Wednesday, June 15, 2005

Biochemistry IS Nanotechnology

I watched this speech on television the other night. Dr. Weiner explained how a meter long string of DNA is contained within a bacterium measured in nanometers, while keeping the various gene segments available to the organism in a kind of RAM setup, i.e. each segment is available for access without having to unspool the whole genome and scan through it to find the information the cell needs. Tape is sequentially accessed. Hard disks are randomly accessed, and so is our DNA. The way this is done is unimaginably ingenious, yet we are told it's the result of a vast string of coincidences longer than the genome itself.

Instapundit links to this report about nanomachines for cleaning out arterial plaque. I could use some of that, but I doubt it will be available in my lifetime.

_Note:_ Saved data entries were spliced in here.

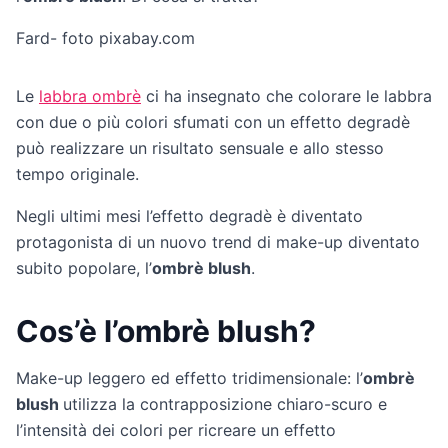
Fard- foto pixabay.com
Le
labbra ombrè
ci ha insegnato che colorare le labbra
con due o più colori sfumati con un effetto degradè
può realizzare un risultato sensuale e allo stesso
tempo originale.
Negli ultimi mesi l’effetto degradè è diventato
protagonista di un nuovo trend di make-up diventato
subito popolare, l’
ombrè blush
.
Cos’è l’ombrè blush?
Make-up leggero ed effetto tridimensionale: l’
ombrè
blush
utilizza la contrapposizione chiaro-scuro e
l’intensità dei colori per ricreare un effetto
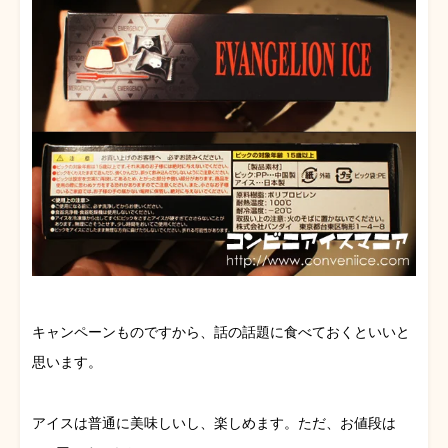
キャンペーンものですから、話の話題に食べておくといいと
思います。
アイスは普通に美味しいし、楽しめます。ただ、お値段は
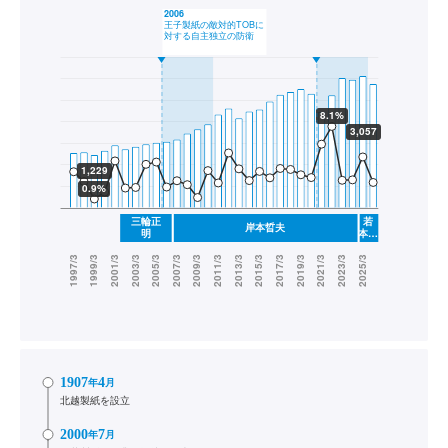
1907
4
年
月
北越製紙を設立
2000
7
年
月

What keeps occurring to me about all this is that human beings think they're so clever in developing tiny machines out of silicon, when there are already molecule-scale machines at work in every living cell. One must ask, "If I found one of these silicon machines, how would I know it was made by an intelligent being rather than the result of evolution?" We see archeologists hold up chunks of flint all the time which they say were produce by flint napping by human ancestors. How do they know that these didn't just evolve or occur by chance? The logic that makes us draw the obvious conclusion when we see flint spearheads and arrowheads is, however, anathema to evolutionary biologists when intelligent design is mentioned. The difference is billions of years of chance. Because such time spans are unimaginably huge, we're told that they can explain anything; that Nature doesn't really tend toward entropy at the local level, but creates life, a creative force that brings higher levels of order out of chaos. I've been told that this is not a violation of thermodynamics because in the universe as a whole, entropy is increasing. Yet how does one square that with the existence of gravity?